TASK LIST:
a. In the passage on holiday gifts below, which website is recommended for making your own printed giftwrap?
b. Extend the passage on holiday gifts below, picking up after its final sentence.

PASSAGE TO READ:

▬▬▬

They tend to be cheaper, and more meaningful to the recipient. A quick Google search for “DIY gifts” yields no end of stuff to make at home. This year I made these snowman ornaments from toilet paper rolls. They took five minutes each to make, so I just kept going and made a bunch.
If we are simply not that crafty, I recommend merchandising websites Zazzle or Cafepress. Using digital photos, anyone can personalize hundreds of different gifts all the way from a tree ornament to a t-shirt, to a throw pillow and everything in between.
5) Finishing touches show we care too.
To wrap gifts in your very own printed giftwrap, I recommend Spoonflower.com. It is a nice personal touch during the holiday to find out that the giver made the wrapping paper, too. Making custom name tags is also an essentially free touch.
Charity giving, as a gift itself
1. Let a gift recipient make a donation of their own desire. More so than with material goods, charity to someone else, as a gift, can give folks the gift of feeling good by knowing that they helped someone out.
Using Kiva, we can literally send people a gift of a micro-finance loan. People can go to Kiva.org and choose from thousands of people around the world, domestic or abroad, male or female, who need money, choose the reason for the gift, and make a loan to help them out.
I also like Oxfam (America Unwrapped program), which gives our recipient the choice of either an actual loan to a struggling entrepreneur, or donating things like livestock, books, food, respectively.
These, often tax-deductible, gifts are great because they get to the heart of what the holidays were originally supposed to be about.
The beauty is that our gift receiver is receiving the gift of giving themselves, as they can bestow it (the money, or item) to anyone they like. Few don’t feel good after doing it.
2. An old fashioned Yankee Swap or Secret Santa are perfect for groups of people like co-workers, friends, or distant relatives for whom it would be too much time and money to buy a gift for every person as a group. Google the generic term “White elephant gift exchange” for all kinds of variations.
3. The gift of service. Take photography for someone. Polish shoes. Organize someones closet. Bake a batch of homemade cookies. Fix something at someone’s house that’s been broken for a long time. The gift of service not only saves money, but it gets to the point of what they needed, and shows that we care.

▬▬▬

INFORMATION PROVIDED:
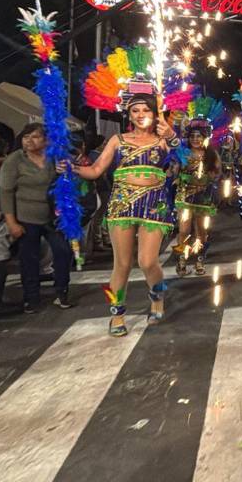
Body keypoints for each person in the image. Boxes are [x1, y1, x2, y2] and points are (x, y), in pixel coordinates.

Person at [76, 94, 178, 335]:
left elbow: (182, 159)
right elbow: (95, 170)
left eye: (146, 110)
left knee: (147, 261)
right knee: (122, 264)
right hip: (122, 204)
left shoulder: (163, 141)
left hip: (154, 204)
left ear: (155, 114)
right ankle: (117, 313)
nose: (141, 115)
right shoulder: (117, 140)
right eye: (135, 110)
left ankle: (157, 297)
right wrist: (71, 168)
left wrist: (172, 136)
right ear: (129, 115)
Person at [0, 123, 73, 313]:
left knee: (63, 251)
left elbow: (68, 182)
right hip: (25, 216)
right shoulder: (15, 160)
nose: (29, 141)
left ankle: (61, 291)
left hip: (52, 216)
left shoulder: (54, 157)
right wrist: (11, 222)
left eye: (35, 137)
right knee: (29, 258)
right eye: (25, 137)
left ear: (46, 140)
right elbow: (5, 192)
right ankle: (31, 297)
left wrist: (64, 172)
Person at [174, 117, 221, 277]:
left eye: (198, 136)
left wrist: (208, 178)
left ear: (205, 138)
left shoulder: (211, 154)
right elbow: (175, 170)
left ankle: (200, 260)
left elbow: (217, 174)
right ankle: (182, 259)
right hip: (185, 195)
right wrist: (175, 172)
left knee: (201, 231)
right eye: (192, 136)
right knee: (184, 230)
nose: (195, 139)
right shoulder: (183, 153)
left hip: (203, 197)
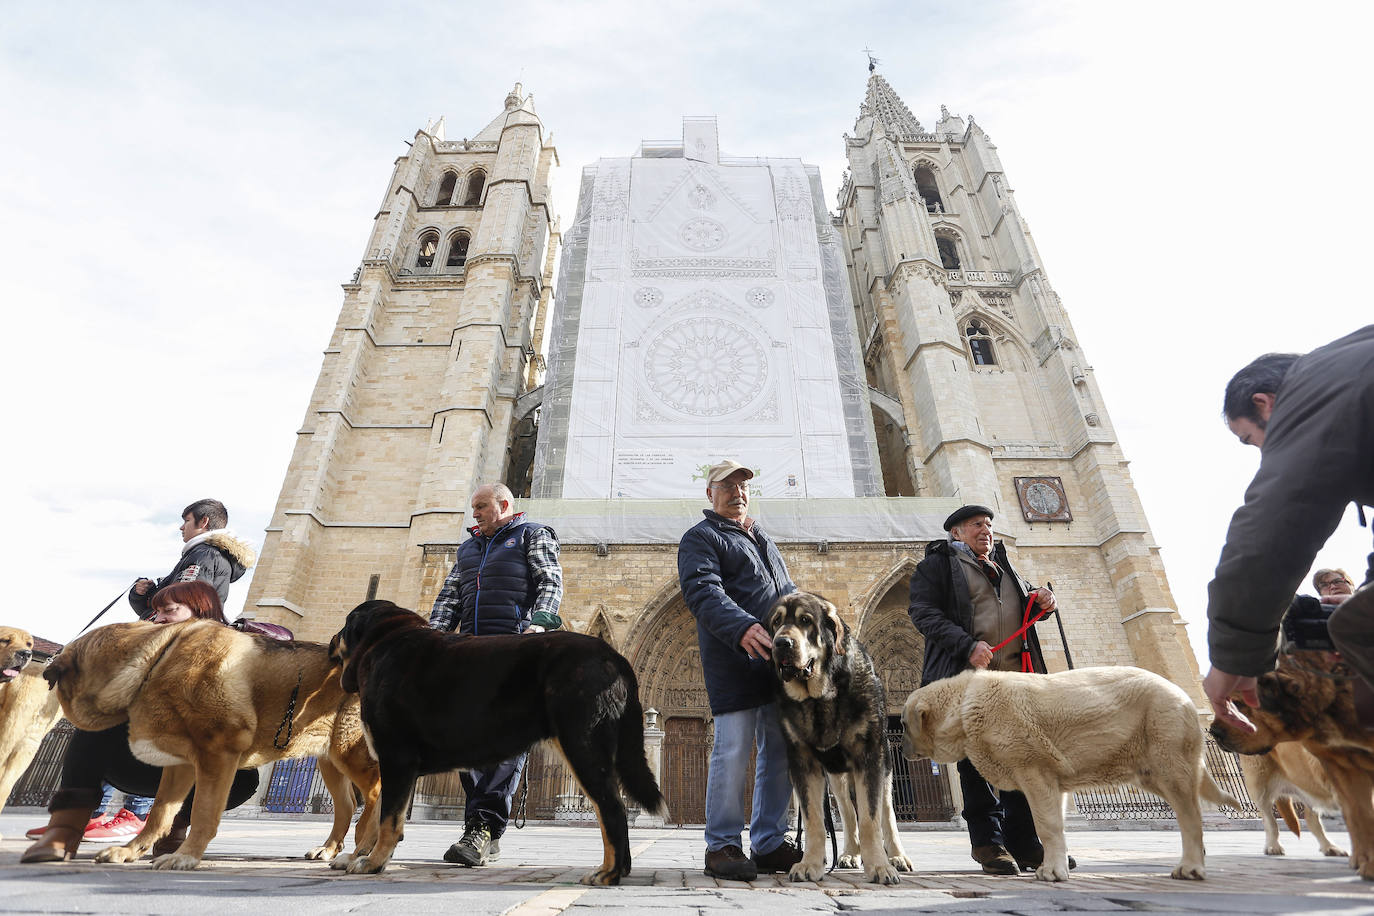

▬▬▬

ANSWERS BY ITEM:
a. Spoonflower.com

b.
4. Gift card arbitrage is when we take advantage of gift card marketplace websites like GiftCards.com, JunkCard.com, GiftCardRescue.com etc. Basically, many people receive gift cards they don’t want and sell them for pennies on the dollar. If we have shopped around, and we are certain that a particular store is where we want to shop, go to one of these sites and search for gift cards for sale. We might find a $100 gift card that is for sale for $70-80.
There is an obvious influx of cards for sale on the gift card sites after the holidays and this is a great time to check for giftcards to our frequently-shopped-at-stores, for as much as 30 percent off sometimes. (And, if we receive a gift card we don’t like, we can convert it to cash or another gift card at any of those sites for often up to 90 percent of the face value).
Creating rich traditions can act as supplemental padding to an otherwise unfulfilling, exclusively gift based holiday.
It could be baking something together, a certain game we like to play, a song we sing, or buying a $10 book (an actual paper one!) and reading it to children on on a special night like Christmas Eve or the first night of Chaunakka.
Traditions happen naturally when we do something new one year that was so fun that we want to adopt it for the next, but it takes trying something new to get there.
My brother and I used to have one Christmas morning where we’d build with the LEGO® sets we had just got that morning. As adults it might become something else…okay maybe still LEGOS.
When people have these annual events to look forward to, they think less of material gifts which often end up burdening them in the end as stuff—again, it’s that diminishing marginal utility law.